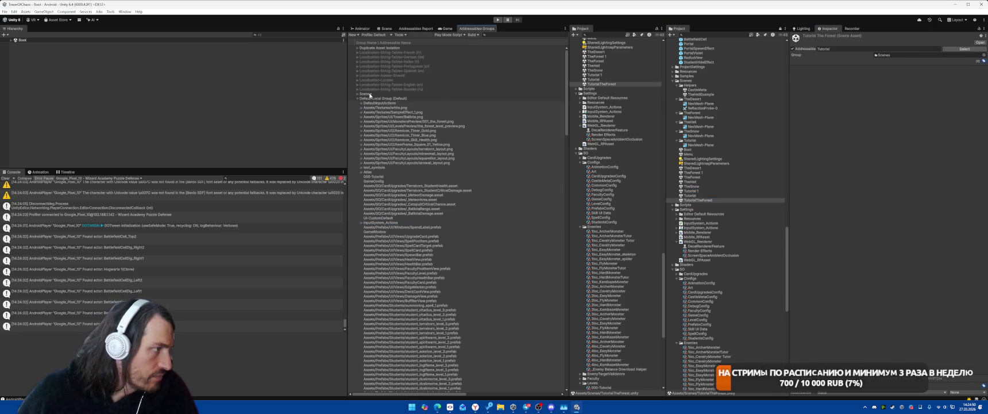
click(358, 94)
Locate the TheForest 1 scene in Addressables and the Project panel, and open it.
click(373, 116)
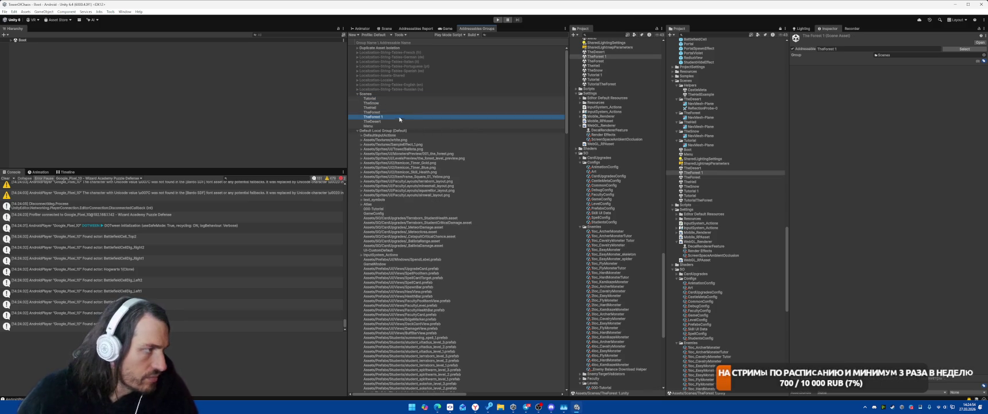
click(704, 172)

********

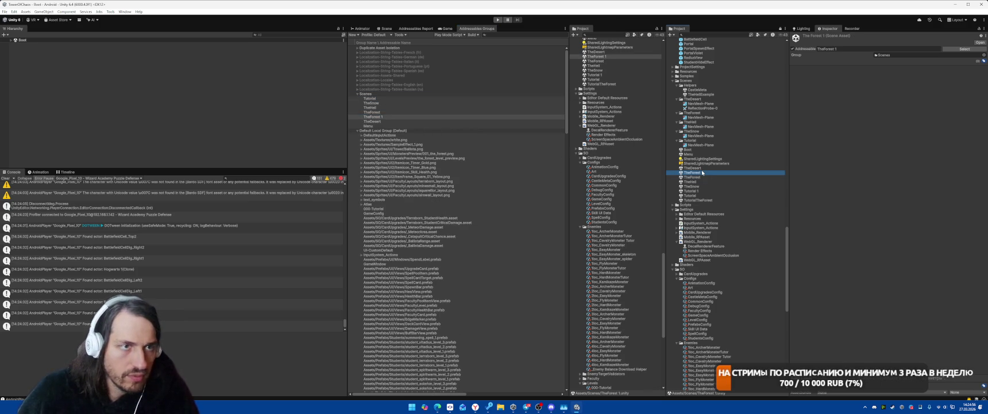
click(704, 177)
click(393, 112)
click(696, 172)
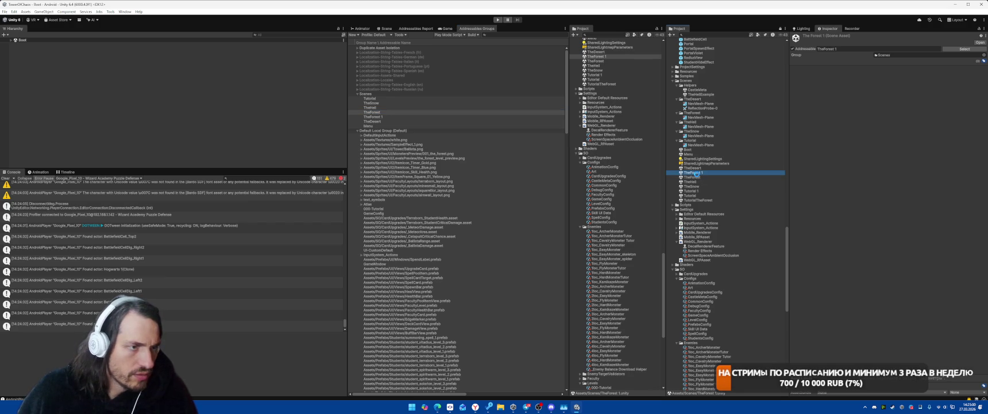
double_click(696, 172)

********

* _WHAT TO WORK ON_
Word for word, repeat the lines above from the one with "click(358, 94)" through the one with "click(704, 172)", and nothing beyond them. Omit the pictures.

* _PROBLEM SOLUTION_
click(358, 94)
Locate the TheForest 1 scene in Addressables and the Project panel, and open it.
click(373, 116)
click(704, 172)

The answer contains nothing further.